In the year 1006 a new star was seen in the southern skies and widely recorded around the world. It was many times brighter than the planet Venus and may even have rivaled the brightness of the Moon. It was so bright at maximum that it cast shadows and it was visible during the day. More recently astronomers have identified the site of this supernova and named it SN 1006. They have also found a glowing and expanding ring of material in the southern constellation of Lupus (The Wolf) that constitutes the remains of the vast explosion.
It has long been suspected that such supernova remnants may also be where some cosmic rays — very high energy particles originating outside the Solar System and travelling at close to the speed of light — are formed. But until now the details of how this might happen have been a long-standing mystery.

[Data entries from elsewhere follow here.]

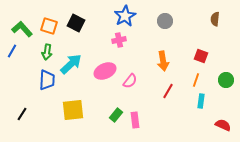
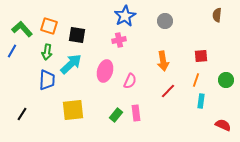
brown semicircle: moved 2 px right, 4 px up
black square: moved 1 px right, 12 px down; rotated 18 degrees counterclockwise
red square: rotated 24 degrees counterclockwise
pink ellipse: rotated 50 degrees counterclockwise
pink semicircle: rotated 14 degrees counterclockwise
red line: rotated 14 degrees clockwise
pink rectangle: moved 1 px right, 7 px up
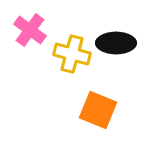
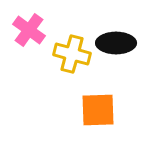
pink cross: moved 1 px left
orange square: rotated 24 degrees counterclockwise
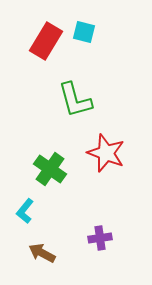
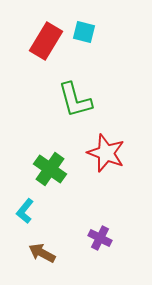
purple cross: rotated 35 degrees clockwise
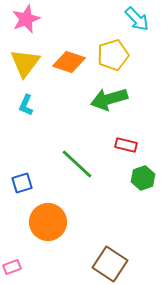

A team of astronomers led by Sladjana Nikolić (Max Planck Institute for Astronomy, Heidelberg, Germany) has now used the VIMOS instrument on the VLT to look at the one-thousand-year-old SN 1006 remnant in more detail than ever before. They wanted to study what is happening where high-speed material ejected by the supernova is plowing into the stationary interstellar matter — the shock front. This expanding high-velocity shock front is similar to the sonic boom produced by an aircraft going supersonic and is a natural candidate for a cosmic particle accelerator.

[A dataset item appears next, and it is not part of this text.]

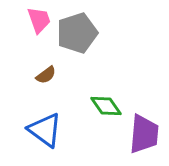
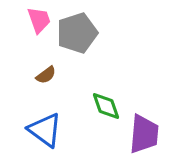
green diamond: rotated 16 degrees clockwise
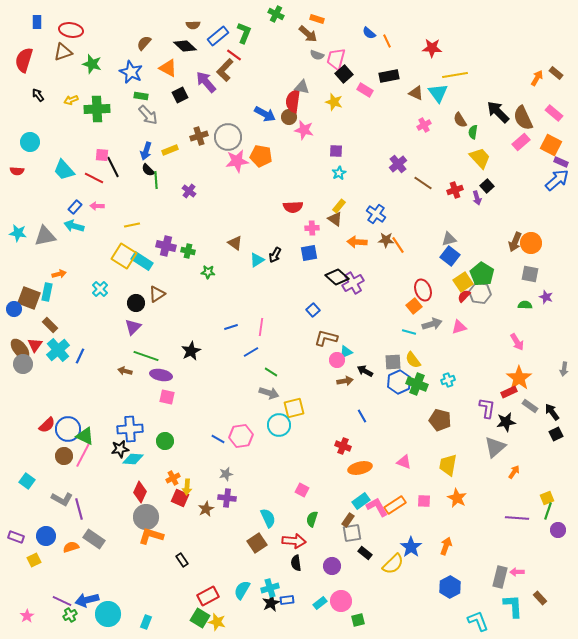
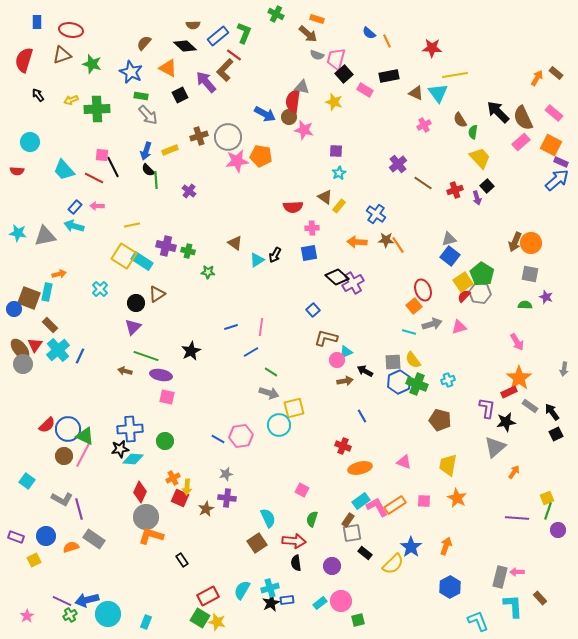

For the first time the team has not just obtained information about the shock material at one point, but also built up a map of the properties of the gas, and how these properties change across the shock front. This has provided vital clues to the mystery.

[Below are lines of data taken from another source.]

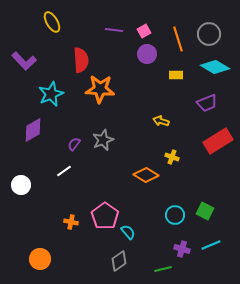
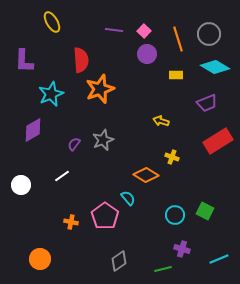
pink square: rotated 16 degrees counterclockwise
purple L-shape: rotated 45 degrees clockwise
orange star: rotated 24 degrees counterclockwise
white line: moved 2 px left, 5 px down
cyan semicircle: moved 34 px up
cyan line: moved 8 px right, 14 px down
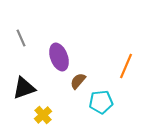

The results were a surprise, they suggest that there were many very rapidly moving protons in the gas in the shock region. While these are not the sought-for high-energy cosmic rays themselves, they could be the necessary "seed particles", which then go on to interact with the shock front material to reach the extremely high energies required and fly off into space as cosmic rays.
Nikolić explains, "This is the first time we were able to take a detailed look at what is happening in and around a supernova shock front. We found evidence that there is a region that is being heated in just the way one would expect if there were protons carrying away energy from directly behind the shock front."
The study was the first to use an integral field spectrograph to probe the properties of the shock fronts of supernova remnants in such detail. The team now is keen to apply this method to other remnants.
Co-author Glenn van de Ven of the Max Planck Institute for Astronomy, concludes, "This kind of novel observational approach could well be the key to solving the puzzle of how cosmic rays are produced in supernova remnants."